* [What is required] Copy whichever lines of the data hold the word "روایتی".

* [Saved data entries]
● ● ● ● ●

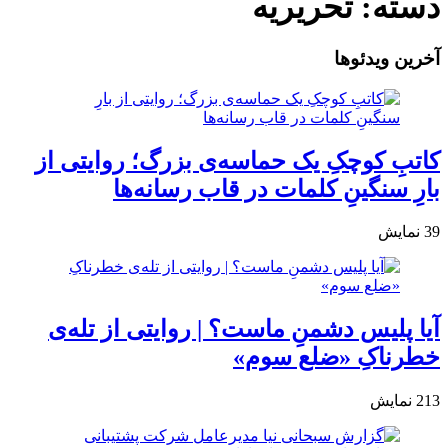
دسته:
تحریریه
آخرین ویدئوها
کاتبِ کوچکِ یک حماسه‌ی بزرگ؛ روایتی از
بارِ سنگینِ کلمات در قاب رسانه‌ها
39
نمایش
آیا پلیس دشمنِ ماست؟ | روایتی از تله‌ی
خطرناکِ «ضلع سوم»
213
نمایش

● ● ● ● ●

* [Solution to this problem]
کاتبِ کوچکِ یک حماسه‌ی بزرگ؛ روایتی از
آیا پلیس دشمنِ ماست؟ | روایتی از تله‌ی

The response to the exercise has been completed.